* [REQUEST]
Answer these from the article below on the Inuit human rights case:
1. What share of the world's carbon dioxide emissions do US emissions make up?
2. How many Inuit inside the Arctic circle does the Inuit Circumpolar Conference represent?
3. In which city was the human rights case announced?

* [PASSAGE FOR REVIEW]
*** Block opens ***
The Inuit people of Canada and Alaska are launching a human rights case against the Bush administration claiming they face extinction because of global warming.
By repudiating the Kyoto protocol and refusing to cut US carbon dioxide emissions, which make up 25% of the world’s total, Washington is violating their human rights, the Inuit claim.
For their campaign they are inviting the Washington-based Inter-American Commission on Human Rights to visit the Arctic circle to see the devastation being caused by global warming.
Sheila Watt-Cloutier, the chairwoman of the Inuit Circumpolar Conference, which represents all 155 000 of her people inside the Arctic circle, said: ”We want to show that we are not powerless victims. These are drastic times for our people and require drastic measures.”
The human rights case was announced at the climate talks in Milan, Italy, where 140 countries are trying to put the finishing touches to the Kyoto protocol, the first international agreement to reduce greenhouse gases. The backing of Russia, which is hesitating about ratifying the agreement, is required to bring the protocol into force. The US is trying to persuade the Russian president, Vladimir Putin, not to sign the protocol.
The Inuit have no voice at the conference, since they are not a nation state, but Watt-Cloutier said: ”We are already bearing the brunt of climate change — without our snow and ice our way of life goes. We have lived in harmony with our surroundings for millennia, but that is being taken away from us.
”People worry about the polar bear becoming extinct by 2070 because there will be no ice from which they can hunt seals, but the Inuit face extinction for the same reason and at the same time.
*** Block closes ***
* [COLLECTED DATA]
*** Block opens ***
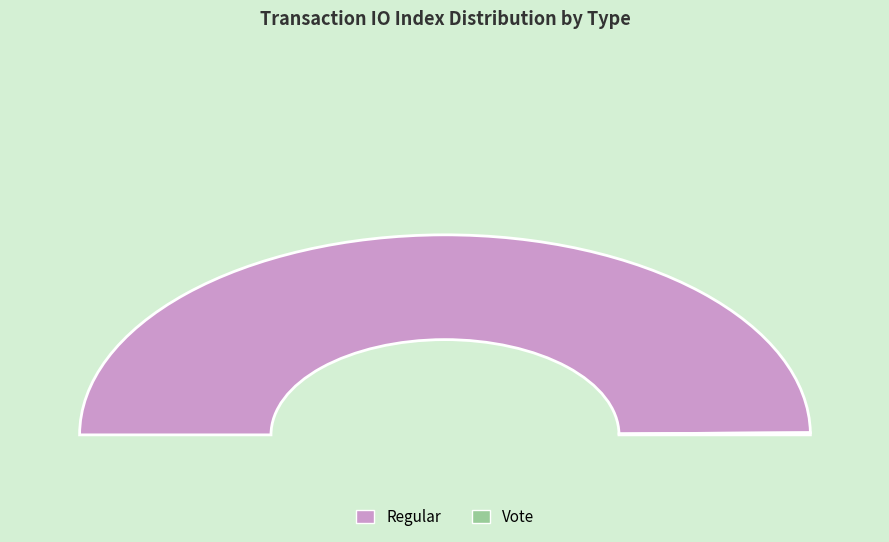

Do Vote (io_index=2) and Regular (io_index=581) together represent more than half of the pie?

Yes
*** Block closes ***
* [THE COMPLETED TASK]
1. 25%
2. 155 000
3. Milan, Italy